The legacy code behind WannaCry – the skeleton in the closet
|  |
While there’s been lots of discussion on the WannaCry ransomware (as well as its deeper implications) making the rounds, it’s definitely worthwhile to have a discussion about the core vulnerability which made this mess possible in the first place: a simple bug that should have been prevented by following (secure) coding best practices.
The WannaCry ransomware was a specific exploitation of the EternalBlue exploit, leaked by the Shadow Brokers hacker group in April 2017. EternalBlue targeted an implementation mistake in the ancient version of the Server Message Block (SMBv1) message handler in the Windows kernel – enabled by default on any OS from XP to Windows Server 2016. To emphasize the severity of the vulnerability, an attacker could trigger it by sending SMB protocol messages to an affected machine across the Internet – worse yet, as the SMB protocol handling is done in a kernel module, a successful exploit allowed the attacker to run their shellcode in ring 0 (i.e. with the highest privileges).
This is not the first time a critical vulnerability was found in the processing of the proprietary SMBv1 protocol (there are 33 unique SMBv1-specific vulnerabilities at the time of writing), and there is constant pressure on Microsoft to get rid of it completely or just disable it by default. Thankfully, there are more secure versions of the protocol available – SMBv2 has been available since the release of Vista in 2006, and SMBv3 since 2012. Microsoft itself asked users to disable SMBv1 support on their machines and added an audit tool that could identify SMBv1 usage, but could not remove support for it even in Windows 10 and Windows Server 2016, as it would break compatibility with a large number of machines still running Windows XP, not to mention many different types of consumer devices that can only communicate via SMBv1.
Microsoft released a patch to address the vulnerability in question for supported systems (Vista and up) on 14th March 2017, but this did not prevent the attack due to delays in applying security updates and a lack of support for legacy Windows versions (e.g. XP) still being in use by many. Shortly after the large scale attack, Microsoft decided to release a patch – even for these no longer supported versions.

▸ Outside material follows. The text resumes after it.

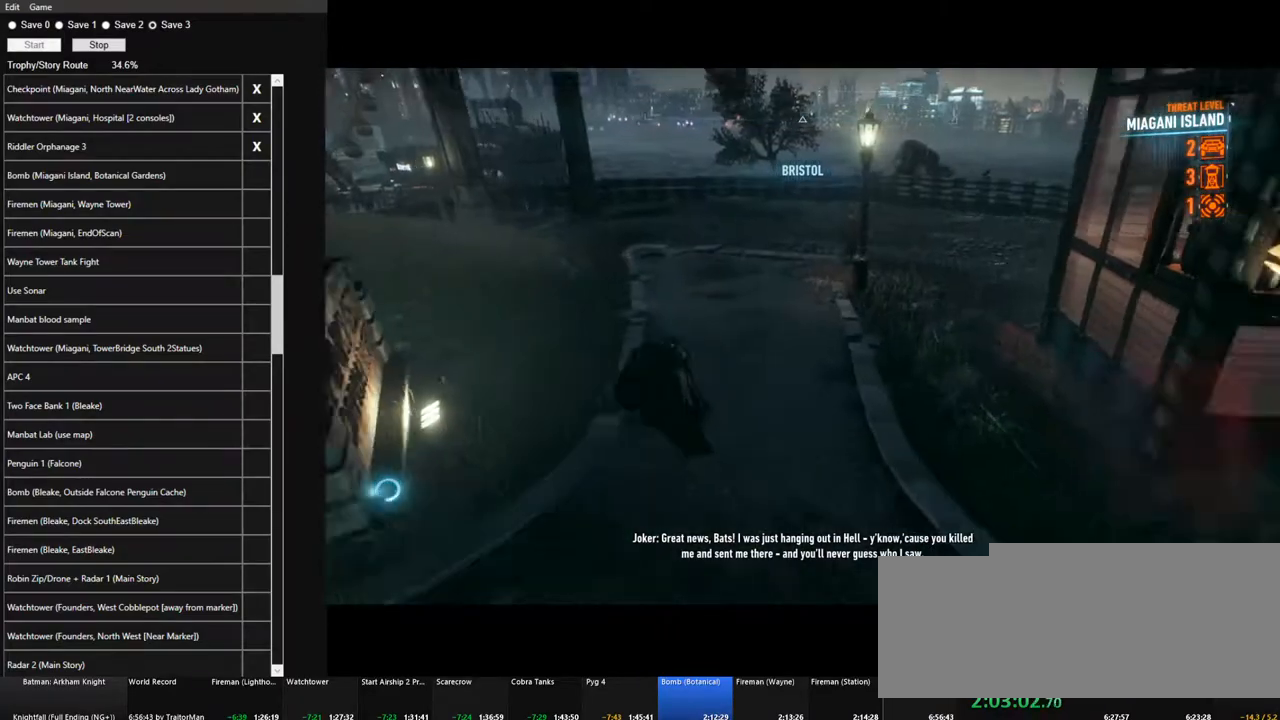
{"keys": ["w"], "mouse": [], "mouse_move": "still", "events": [[33, "e", "up"], [83, "space", "up"]]}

Unfortunately, the sheer inertia of legacy code is strong – and with that comes the potential for critical remotely exploitable kernel-level vulnerabilities.
How a simple integer problem can ruin your day (and heap)
Note: Most of the source code in this post is a reconstruction based on IDA decompilation of srv.sys (v6.1.7601.17608, Windows 7 32-bit) – unfortunately the decompilation process introduced some artifacts and made the code overall harder to understand. Whenever possible, we tried to highlight relevant operations by representing them in equivalent higher-level code.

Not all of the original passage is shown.